------ Extracted records ------

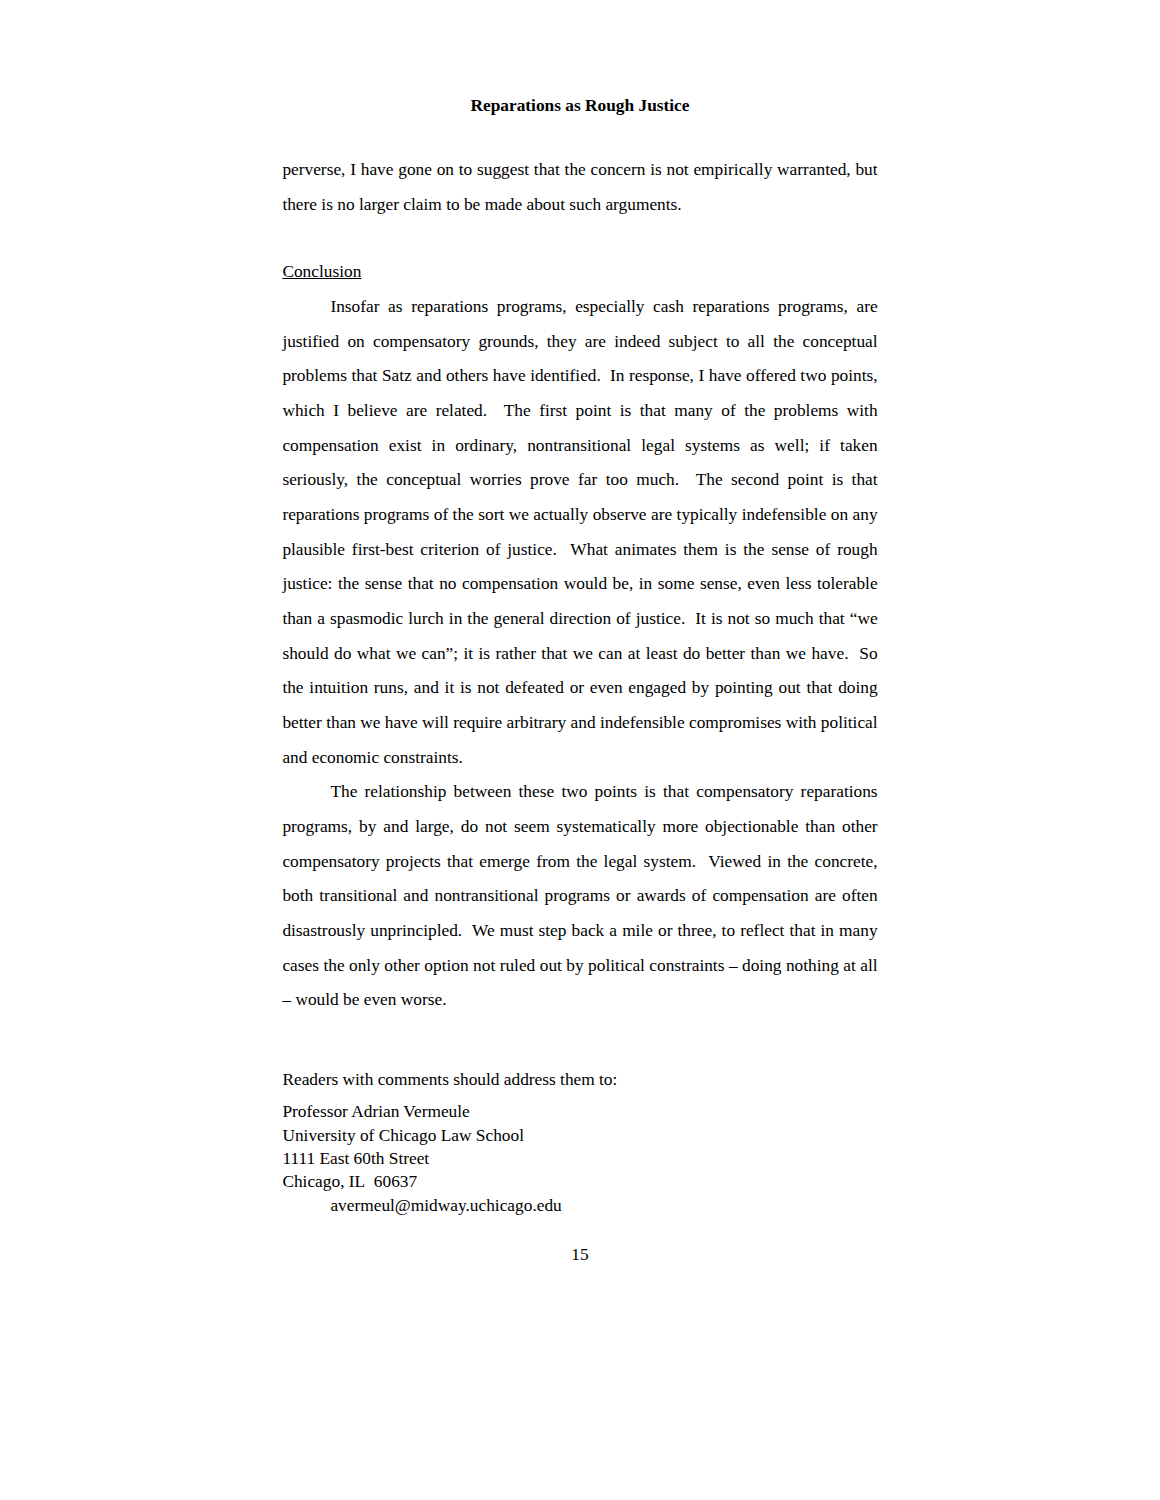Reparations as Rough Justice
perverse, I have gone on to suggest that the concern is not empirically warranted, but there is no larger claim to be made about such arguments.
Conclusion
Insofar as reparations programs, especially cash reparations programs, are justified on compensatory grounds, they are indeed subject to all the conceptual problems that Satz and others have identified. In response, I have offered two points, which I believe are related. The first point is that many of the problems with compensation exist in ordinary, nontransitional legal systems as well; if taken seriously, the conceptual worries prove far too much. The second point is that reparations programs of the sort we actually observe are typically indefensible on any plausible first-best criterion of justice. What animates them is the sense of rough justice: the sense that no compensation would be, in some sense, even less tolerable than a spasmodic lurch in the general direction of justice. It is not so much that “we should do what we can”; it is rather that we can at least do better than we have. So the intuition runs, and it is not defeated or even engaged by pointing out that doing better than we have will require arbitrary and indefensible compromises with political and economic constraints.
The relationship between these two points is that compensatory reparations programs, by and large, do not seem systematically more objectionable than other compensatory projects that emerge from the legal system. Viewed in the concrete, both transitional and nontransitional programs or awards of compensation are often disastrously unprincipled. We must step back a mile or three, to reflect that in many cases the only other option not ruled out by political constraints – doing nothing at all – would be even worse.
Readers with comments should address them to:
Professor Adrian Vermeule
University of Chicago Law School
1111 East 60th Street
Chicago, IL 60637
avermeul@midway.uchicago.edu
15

------
------ Extracted records ------

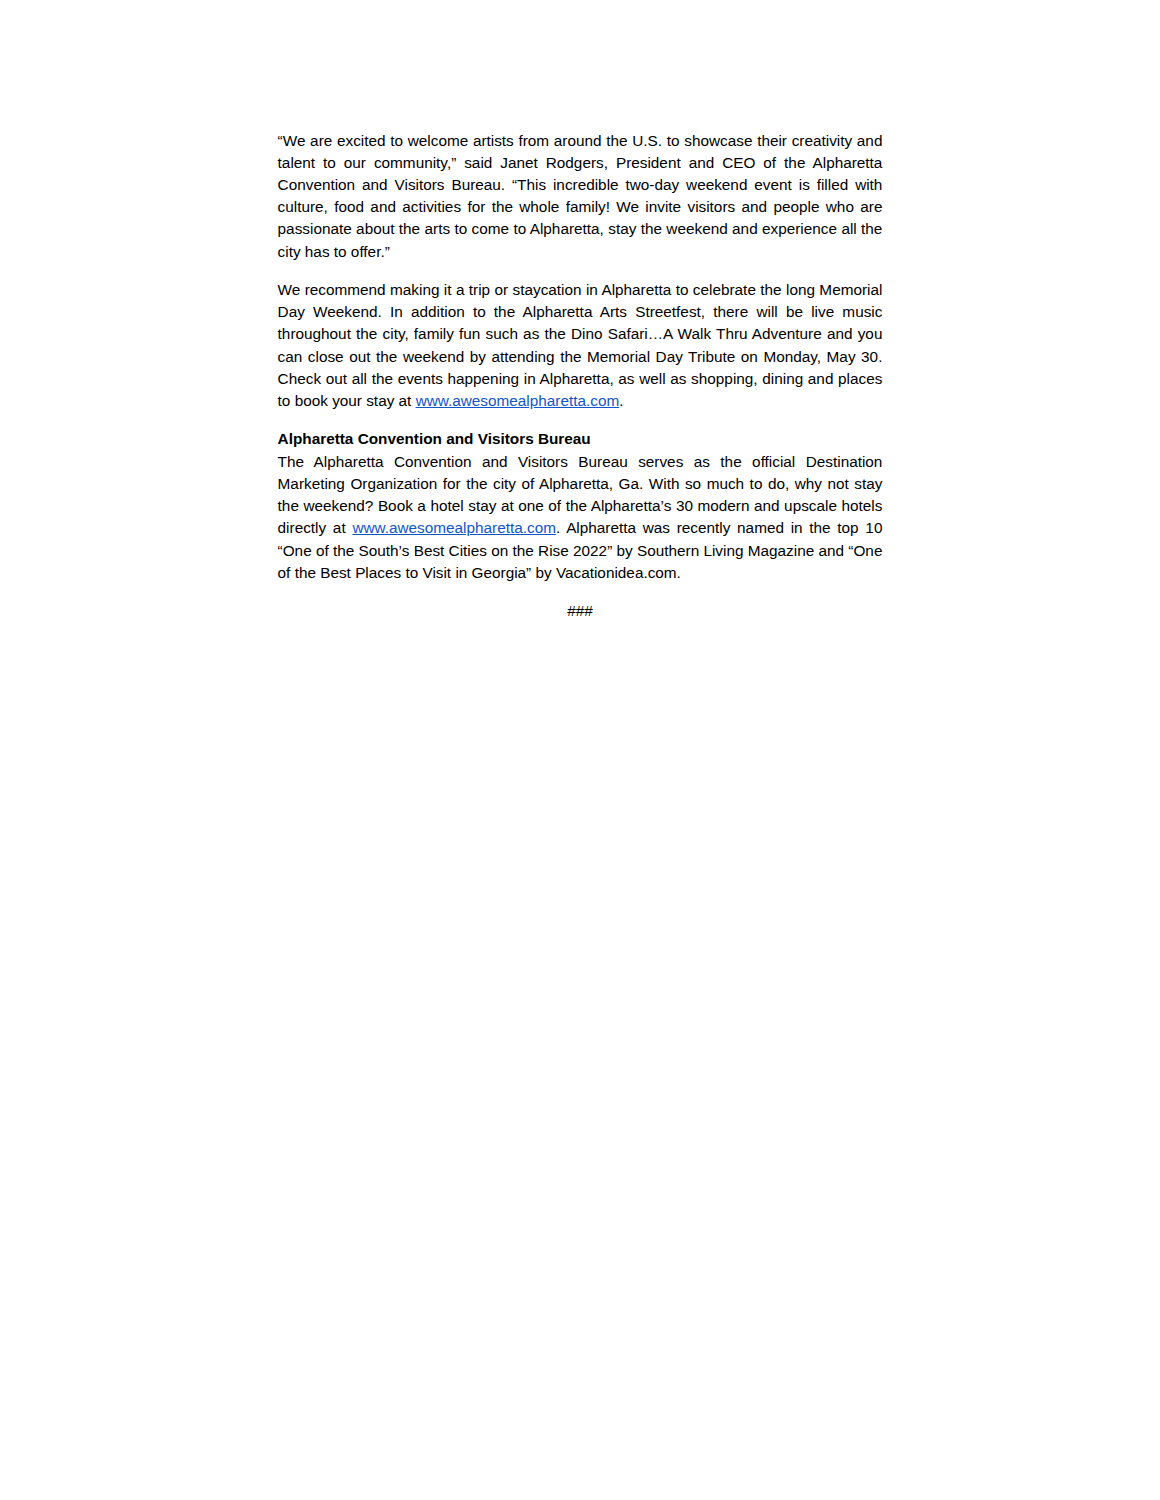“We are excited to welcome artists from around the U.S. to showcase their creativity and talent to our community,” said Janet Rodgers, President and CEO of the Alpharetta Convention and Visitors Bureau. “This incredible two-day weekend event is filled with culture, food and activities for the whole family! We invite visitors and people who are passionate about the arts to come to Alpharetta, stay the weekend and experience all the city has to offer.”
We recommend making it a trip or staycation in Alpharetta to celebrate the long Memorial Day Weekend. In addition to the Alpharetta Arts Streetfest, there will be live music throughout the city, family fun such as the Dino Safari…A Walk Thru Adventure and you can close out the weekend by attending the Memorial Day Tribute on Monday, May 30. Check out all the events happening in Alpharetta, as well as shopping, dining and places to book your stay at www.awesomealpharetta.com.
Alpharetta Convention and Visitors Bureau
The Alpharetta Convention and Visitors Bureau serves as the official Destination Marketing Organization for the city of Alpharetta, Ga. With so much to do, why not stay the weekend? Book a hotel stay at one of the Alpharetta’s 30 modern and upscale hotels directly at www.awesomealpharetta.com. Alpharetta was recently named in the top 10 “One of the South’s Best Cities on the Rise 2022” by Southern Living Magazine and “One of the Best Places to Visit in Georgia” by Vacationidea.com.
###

------

Every line containing the string "there" is required; copy each such line from the data.

perverse, I have gone on to suggest that the concern is not empirically warranted, but there is no larger claim to be made about such arguments.
We recommend making it a trip or staycation in Alpharetta to celebrate the long Memorial Day Weekend. In addition to the Alpharetta Arts Streetfest, there will be live music throughout the city, family fun such as the Dino Safari…A Walk Thru Adventure and you can close out the weekend by attending the Memorial Day Tribute on Monday, May 30. Check out all the events happening in Alpharetta, as well as shopping, dining and places to book your stay at www.awesomealpharetta.com.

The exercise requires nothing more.